The next is an instance of an execution position coverage that permits Amazon MWAA to work together with numerous companies utilizing an AWS managed key:
This coverage grants Amazon MWAA the mandatory permissions to work together with CloudWatch Logs, Amazon S3, Amazon SQS, and AWS KMS when utilizing the AWS managed key providing, whereas explicitly specifying the sources it could actually entry. You possibly can additional refine this coverage primarily based in your particular necessities.
The next is an instance of an execution coverage that permits Amazon MWAA to work together with numerous companies utilizing a KMS buyer managed key:
For the use case of utilizing the shopper managed key, connect the next JSON coverage to the important thing to supply entry to the Airflow logs in CloudWatch Logs:
You possibly can connect a number of insurance policies to the execution position as wanted to permit your employees to entry extra AWS sources. For instance, let’s discover the right way to allow Amazon EMR entry. You possibly can create a JSON coverage that comprises the narrowest permissions you possibly can configure, as within the following instance:
Conclusion
On this put up, we mentioned greatest practices for least privilege configuration in Amazon MWAA. By following these approaches, you possibly can adhere to the precept of least privilege and keep a safe posture inside your Amazon MWAA atmosphere, with out compromising performance or counting on overly permissive insurance policies. Safety is all the time high precedence; to study extra about safety in Amazon MWAA, see Safety in Amazon Managed Workflows for Apache Airflow and Safety greatest practices on Amazon MWAA.
In regards to the Authors
Elizabeth Davis is a Sr Options Architect at Amazon Net Providers (AWS). She at the moment works with instructional expertise corporations and has a ardour for serverless and information orchestration applied sciences. She has been an Amazon MWAA as a topic knowledgeable (SME) for the final 3+ years.

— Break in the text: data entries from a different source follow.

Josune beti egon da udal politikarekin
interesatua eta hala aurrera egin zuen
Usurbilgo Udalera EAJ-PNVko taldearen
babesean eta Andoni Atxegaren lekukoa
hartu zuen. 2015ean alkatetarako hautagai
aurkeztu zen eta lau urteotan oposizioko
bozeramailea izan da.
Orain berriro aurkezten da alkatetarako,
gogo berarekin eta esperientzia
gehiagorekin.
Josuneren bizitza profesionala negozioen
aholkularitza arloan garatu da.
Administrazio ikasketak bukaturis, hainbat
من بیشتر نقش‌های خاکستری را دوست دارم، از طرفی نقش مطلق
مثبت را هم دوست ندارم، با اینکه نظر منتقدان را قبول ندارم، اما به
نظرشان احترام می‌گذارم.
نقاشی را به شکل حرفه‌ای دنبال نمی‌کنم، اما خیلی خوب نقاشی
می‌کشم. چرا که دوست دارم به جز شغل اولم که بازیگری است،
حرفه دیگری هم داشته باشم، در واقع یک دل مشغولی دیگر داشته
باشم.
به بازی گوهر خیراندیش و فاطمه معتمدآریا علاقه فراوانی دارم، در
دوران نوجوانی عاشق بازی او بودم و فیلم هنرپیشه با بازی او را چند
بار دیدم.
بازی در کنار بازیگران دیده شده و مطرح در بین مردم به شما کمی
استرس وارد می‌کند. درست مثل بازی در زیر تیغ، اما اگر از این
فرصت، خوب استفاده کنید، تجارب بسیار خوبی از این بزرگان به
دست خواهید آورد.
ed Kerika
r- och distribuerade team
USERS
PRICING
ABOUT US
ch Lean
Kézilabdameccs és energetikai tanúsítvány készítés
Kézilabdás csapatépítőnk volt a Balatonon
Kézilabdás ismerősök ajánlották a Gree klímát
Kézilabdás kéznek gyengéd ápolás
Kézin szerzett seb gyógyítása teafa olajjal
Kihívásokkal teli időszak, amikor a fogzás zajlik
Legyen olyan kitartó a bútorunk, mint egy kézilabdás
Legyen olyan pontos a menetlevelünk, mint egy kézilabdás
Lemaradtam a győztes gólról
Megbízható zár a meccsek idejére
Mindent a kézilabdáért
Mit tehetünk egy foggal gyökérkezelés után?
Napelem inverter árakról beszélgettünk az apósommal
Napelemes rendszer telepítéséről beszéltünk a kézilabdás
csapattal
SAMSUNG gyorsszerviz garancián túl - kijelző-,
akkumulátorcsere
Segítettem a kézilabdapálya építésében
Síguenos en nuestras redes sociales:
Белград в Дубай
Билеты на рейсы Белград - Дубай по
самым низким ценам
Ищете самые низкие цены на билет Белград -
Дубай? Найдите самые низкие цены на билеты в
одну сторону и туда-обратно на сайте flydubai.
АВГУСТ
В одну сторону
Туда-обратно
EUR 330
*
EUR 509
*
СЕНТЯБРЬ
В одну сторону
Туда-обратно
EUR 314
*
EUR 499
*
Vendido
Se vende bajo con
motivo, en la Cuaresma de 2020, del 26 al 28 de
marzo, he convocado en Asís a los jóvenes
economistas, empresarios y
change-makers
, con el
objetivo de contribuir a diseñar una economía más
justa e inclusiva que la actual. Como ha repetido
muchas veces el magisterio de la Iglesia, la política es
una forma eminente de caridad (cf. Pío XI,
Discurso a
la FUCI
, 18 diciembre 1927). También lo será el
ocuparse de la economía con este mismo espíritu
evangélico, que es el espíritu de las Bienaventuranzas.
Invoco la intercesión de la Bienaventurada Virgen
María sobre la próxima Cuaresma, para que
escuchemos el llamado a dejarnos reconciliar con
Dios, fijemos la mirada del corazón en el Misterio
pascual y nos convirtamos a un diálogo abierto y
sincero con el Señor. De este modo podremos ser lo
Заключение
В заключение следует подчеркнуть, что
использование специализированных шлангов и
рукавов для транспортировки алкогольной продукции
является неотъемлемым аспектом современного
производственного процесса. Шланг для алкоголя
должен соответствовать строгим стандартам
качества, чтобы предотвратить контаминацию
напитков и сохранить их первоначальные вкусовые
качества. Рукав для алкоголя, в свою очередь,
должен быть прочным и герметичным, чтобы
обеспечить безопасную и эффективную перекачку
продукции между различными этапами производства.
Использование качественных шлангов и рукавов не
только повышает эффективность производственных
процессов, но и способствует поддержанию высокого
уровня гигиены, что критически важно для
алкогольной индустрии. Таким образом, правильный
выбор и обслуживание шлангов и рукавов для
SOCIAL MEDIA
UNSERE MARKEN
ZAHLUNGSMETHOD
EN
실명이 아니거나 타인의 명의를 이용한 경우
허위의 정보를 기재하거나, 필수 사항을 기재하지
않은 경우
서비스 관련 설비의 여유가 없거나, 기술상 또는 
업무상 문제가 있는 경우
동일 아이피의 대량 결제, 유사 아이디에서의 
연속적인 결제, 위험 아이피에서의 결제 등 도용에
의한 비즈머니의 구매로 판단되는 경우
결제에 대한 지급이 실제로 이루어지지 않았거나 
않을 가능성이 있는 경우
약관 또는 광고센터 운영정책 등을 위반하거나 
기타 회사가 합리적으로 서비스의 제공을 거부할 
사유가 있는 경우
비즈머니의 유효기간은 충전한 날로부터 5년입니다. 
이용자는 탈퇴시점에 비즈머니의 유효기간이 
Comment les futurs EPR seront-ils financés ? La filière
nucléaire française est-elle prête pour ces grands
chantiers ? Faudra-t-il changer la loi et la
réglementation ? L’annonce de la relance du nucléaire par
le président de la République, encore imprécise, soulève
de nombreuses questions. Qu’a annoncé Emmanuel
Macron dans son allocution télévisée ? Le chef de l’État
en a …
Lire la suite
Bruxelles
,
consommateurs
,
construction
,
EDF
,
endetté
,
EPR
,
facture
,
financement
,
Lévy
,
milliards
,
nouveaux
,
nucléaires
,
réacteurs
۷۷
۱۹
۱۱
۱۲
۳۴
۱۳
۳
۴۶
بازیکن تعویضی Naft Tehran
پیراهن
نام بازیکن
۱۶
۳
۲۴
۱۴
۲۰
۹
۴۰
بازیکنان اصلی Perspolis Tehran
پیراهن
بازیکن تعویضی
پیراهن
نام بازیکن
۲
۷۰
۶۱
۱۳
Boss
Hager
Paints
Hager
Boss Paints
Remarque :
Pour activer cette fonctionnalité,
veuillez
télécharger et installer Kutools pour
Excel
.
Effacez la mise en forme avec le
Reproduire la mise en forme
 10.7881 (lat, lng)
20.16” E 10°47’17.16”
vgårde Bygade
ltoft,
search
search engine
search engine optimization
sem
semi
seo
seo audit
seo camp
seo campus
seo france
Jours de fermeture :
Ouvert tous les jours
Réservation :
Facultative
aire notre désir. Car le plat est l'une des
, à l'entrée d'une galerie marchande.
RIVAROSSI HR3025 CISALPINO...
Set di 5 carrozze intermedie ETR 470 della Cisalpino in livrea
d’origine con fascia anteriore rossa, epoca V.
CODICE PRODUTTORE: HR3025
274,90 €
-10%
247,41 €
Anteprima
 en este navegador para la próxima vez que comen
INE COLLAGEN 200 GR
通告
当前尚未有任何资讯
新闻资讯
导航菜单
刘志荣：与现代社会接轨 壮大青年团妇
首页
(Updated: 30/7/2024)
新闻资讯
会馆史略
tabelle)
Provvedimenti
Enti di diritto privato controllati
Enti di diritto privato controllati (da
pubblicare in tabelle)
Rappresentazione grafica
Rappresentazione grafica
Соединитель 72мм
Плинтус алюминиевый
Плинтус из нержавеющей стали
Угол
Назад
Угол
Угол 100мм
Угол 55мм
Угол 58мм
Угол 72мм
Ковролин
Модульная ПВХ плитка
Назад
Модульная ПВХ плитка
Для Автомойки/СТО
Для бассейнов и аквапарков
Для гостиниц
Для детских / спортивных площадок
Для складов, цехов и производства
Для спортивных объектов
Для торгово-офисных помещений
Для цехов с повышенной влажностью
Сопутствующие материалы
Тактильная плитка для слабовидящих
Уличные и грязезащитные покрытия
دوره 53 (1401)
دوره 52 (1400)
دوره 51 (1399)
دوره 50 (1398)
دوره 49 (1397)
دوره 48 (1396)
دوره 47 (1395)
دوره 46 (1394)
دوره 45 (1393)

Mark Richman is a Principal Options Architect at Amazon Net Providers with 30 years of expertise constructing complicated internet and enterprise software program. He contributes to Apache Airflow, bringing his experience in cloud computing and serverless applied sciences to the open-source platform. Mark can be an achieved author and speaker who has authored business publications and AWS programs whereas recurrently presenting at business occasions.